Work to complete -
Rewrite the part of the entries that opens with the line containing "pose: elev=205.8 azim=139.8" and closes with the line containing "Dot at: (254, 240)", changing "pose" to "camera" everywhere and leaving everything else as it is. Give only those lines, without the pictures.

Dataset rows -
========

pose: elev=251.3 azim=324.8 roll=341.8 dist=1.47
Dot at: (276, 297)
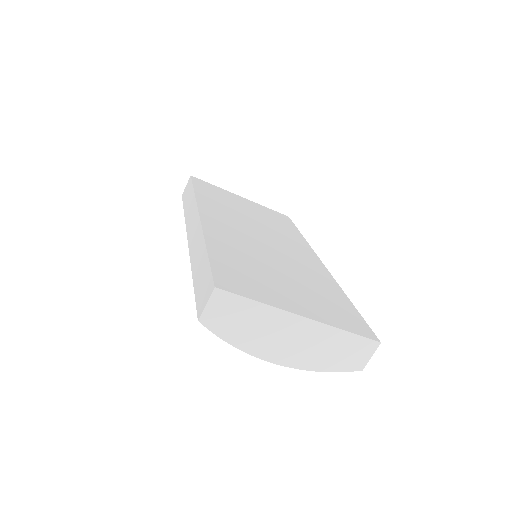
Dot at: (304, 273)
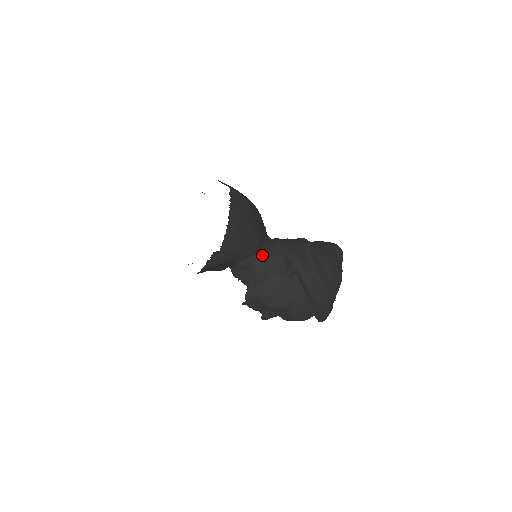
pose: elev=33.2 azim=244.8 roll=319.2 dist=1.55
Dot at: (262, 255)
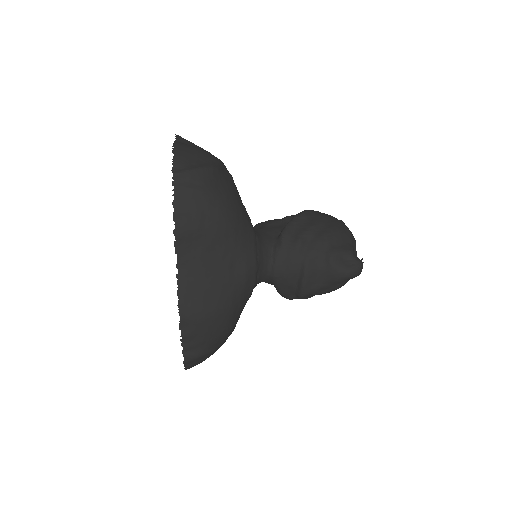
Dot at: occluded
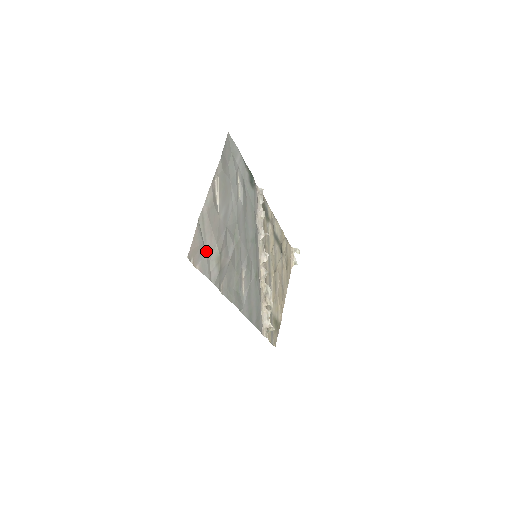
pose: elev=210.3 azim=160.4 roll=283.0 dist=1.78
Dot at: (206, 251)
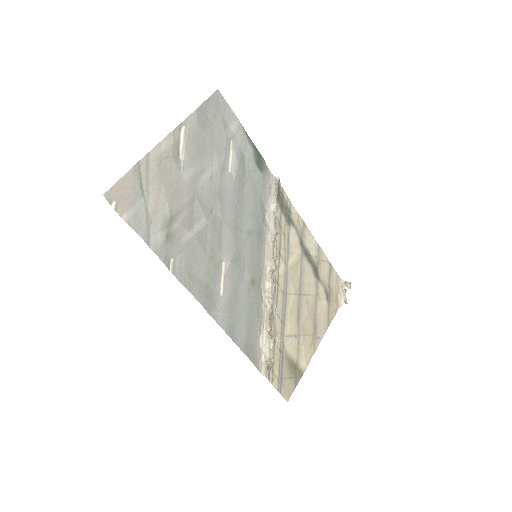
Dot at: (147, 205)
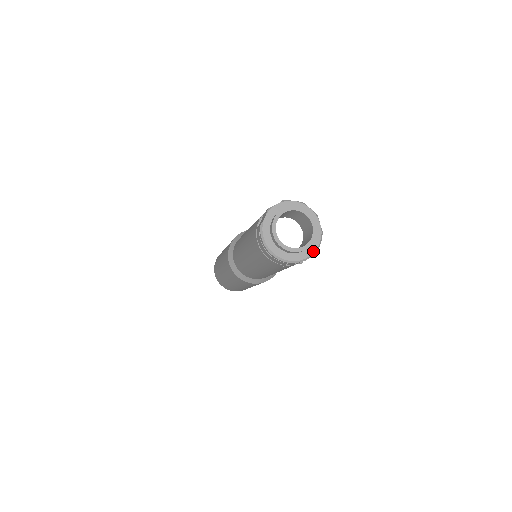
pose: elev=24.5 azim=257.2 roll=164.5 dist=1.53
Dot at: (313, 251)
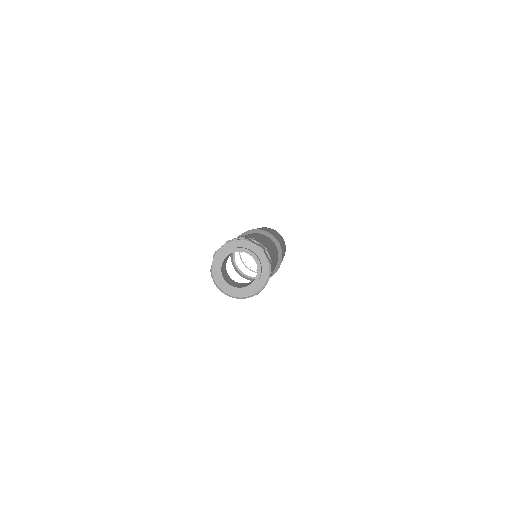
Dot at: (263, 284)
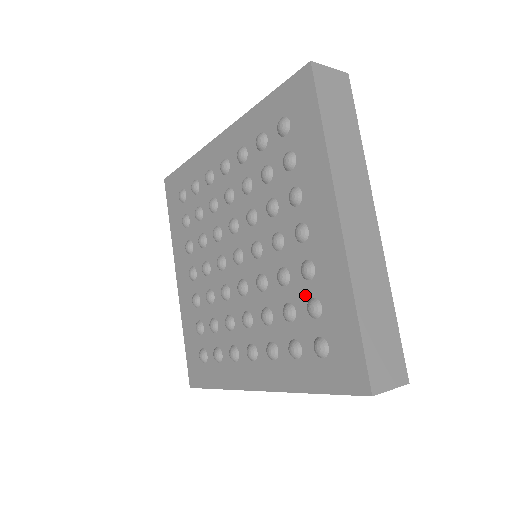
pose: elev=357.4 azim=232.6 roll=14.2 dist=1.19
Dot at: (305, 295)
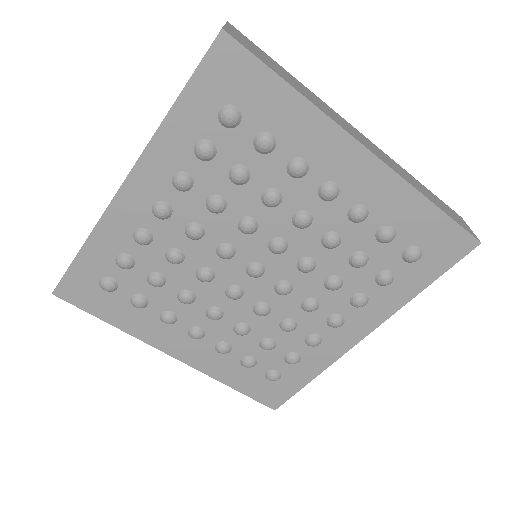
Dot at: (368, 234)
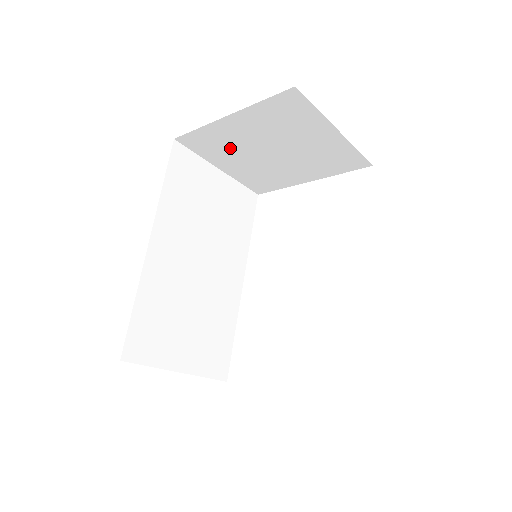
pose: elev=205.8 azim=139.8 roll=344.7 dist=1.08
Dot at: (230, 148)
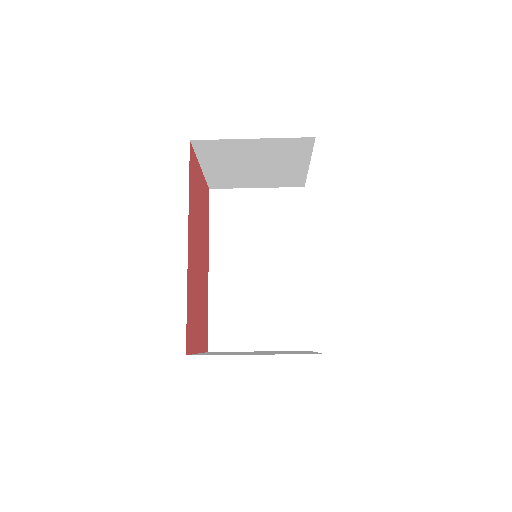
Dot at: (236, 177)
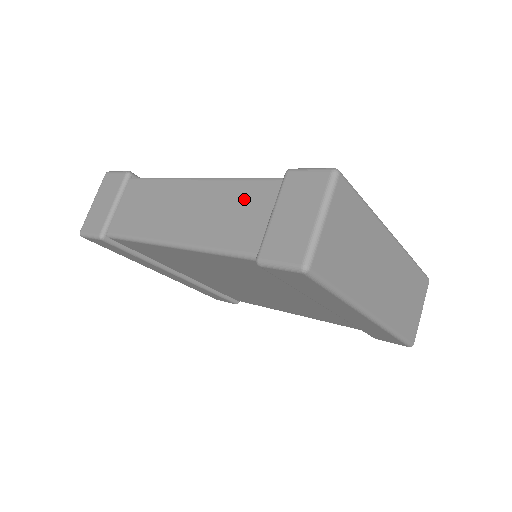
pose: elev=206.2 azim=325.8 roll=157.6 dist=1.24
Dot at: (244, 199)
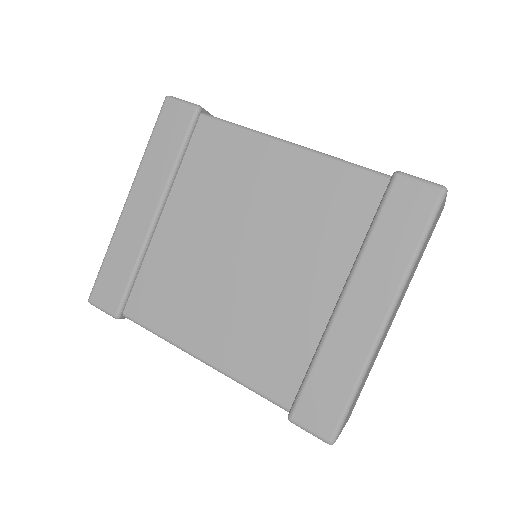
Dot at: occluded
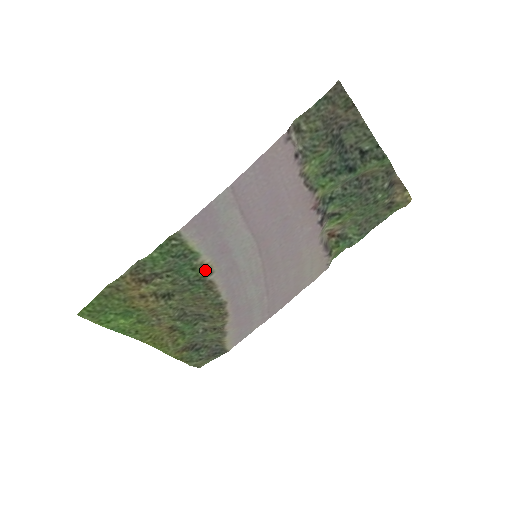
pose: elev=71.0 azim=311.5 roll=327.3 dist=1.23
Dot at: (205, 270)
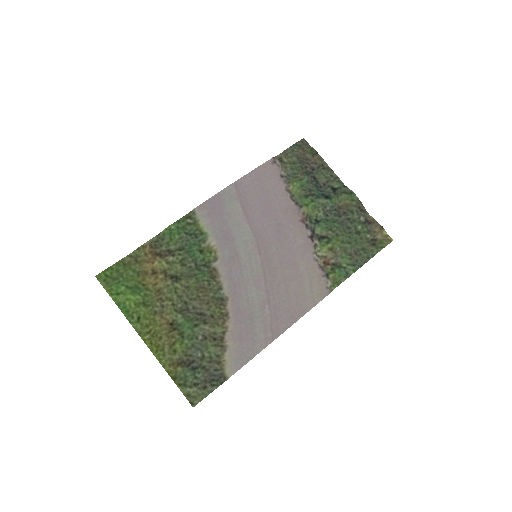
Dot at: (211, 255)
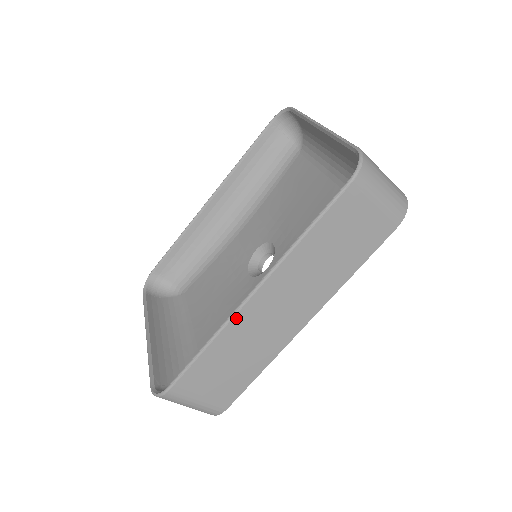
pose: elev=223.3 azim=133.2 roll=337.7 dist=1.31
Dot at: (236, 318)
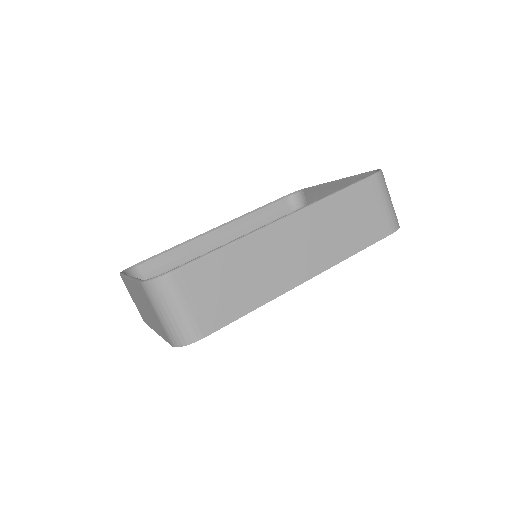
Dot at: (262, 233)
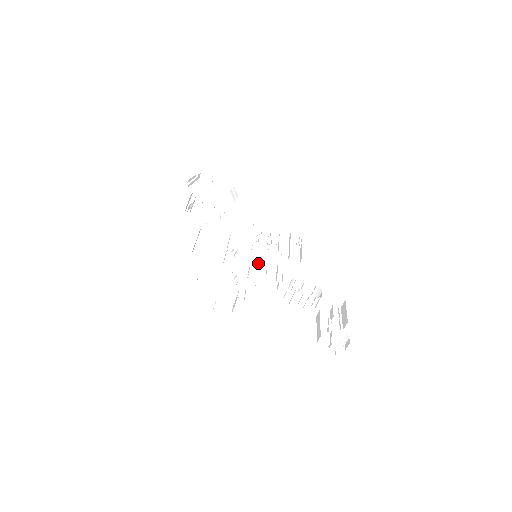
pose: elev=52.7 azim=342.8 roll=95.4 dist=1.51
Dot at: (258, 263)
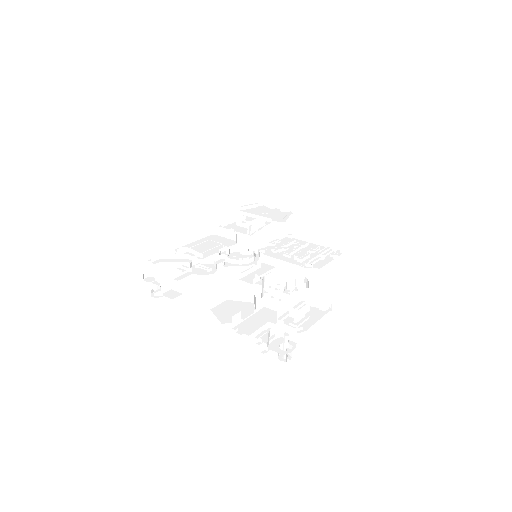
Dot at: (250, 260)
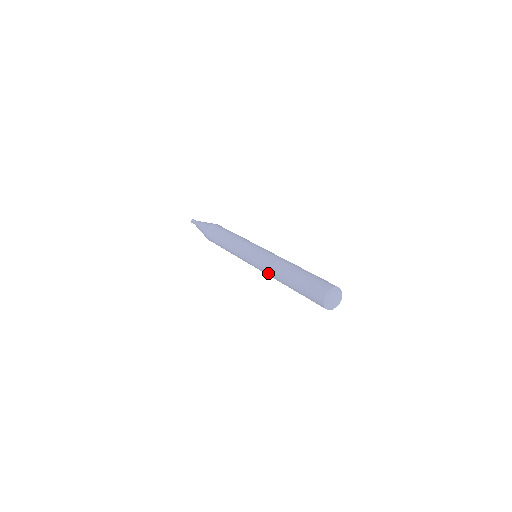
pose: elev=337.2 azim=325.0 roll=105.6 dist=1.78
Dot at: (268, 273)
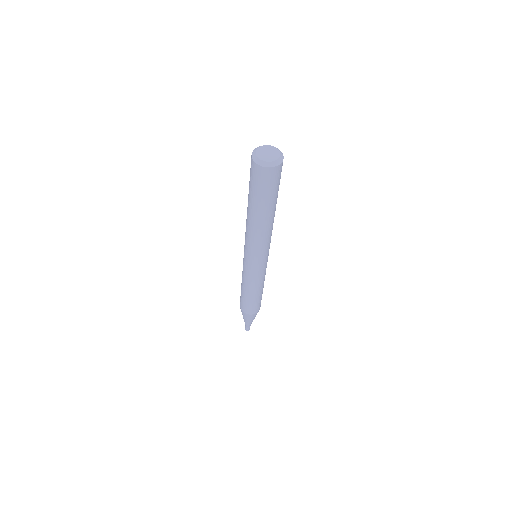
Dot at: (254, 240)
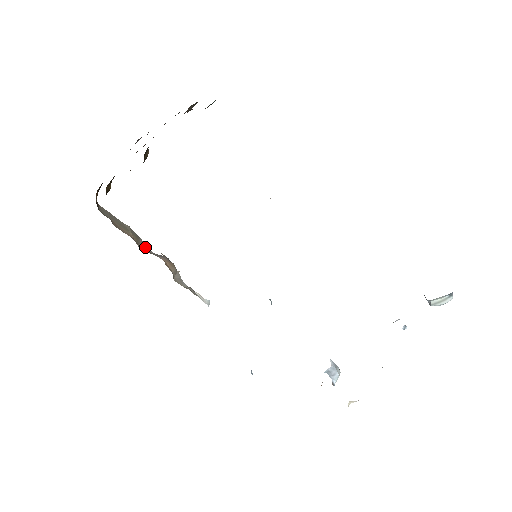
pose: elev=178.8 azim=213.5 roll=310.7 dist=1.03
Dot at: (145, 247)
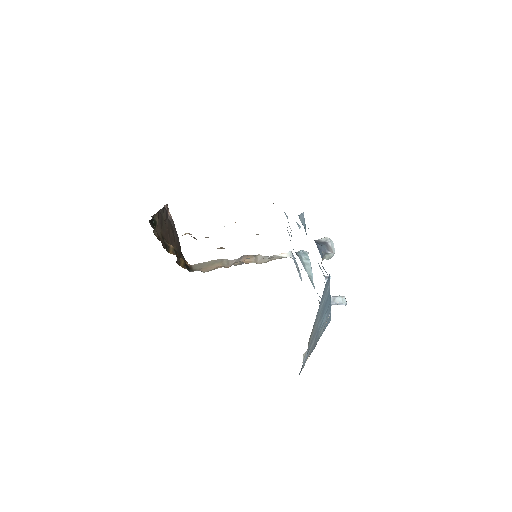
Dot at: (230, 261)
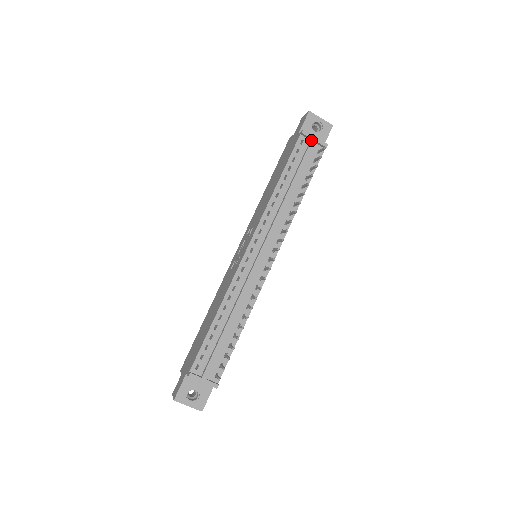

========

Problem solution -
camera: elev=205.8 azim=139.8 roll=344.7 dist=1.08
Dot at: (230, 148)
Dot at: (236, 177)
camera: elev=206.2 azim=325.8 roll=157.6 dist=1.24
Dot at: (244, 199)
Dot at: occluded
camera: elev=71.0 azim=311.5 roll=327.3 dist=1.23
Dot at: (205, 270)
Dot at: (211, 255)
camera: elev=223.3 azim=133.2 roll=337.7 dist=1.31
Dot at: (236, 318)
Dot at: (262, 233)
camera: elev=52.7 azim=342.8 roll=95.4 dist=1.51
Dot at: (258, 263)
Dot at: (250, 260)
camera: elev=337.2 azim=325.0 roll=105.6 dist=1.78
Dot at: (268, 273)
Dot at: (254, 240)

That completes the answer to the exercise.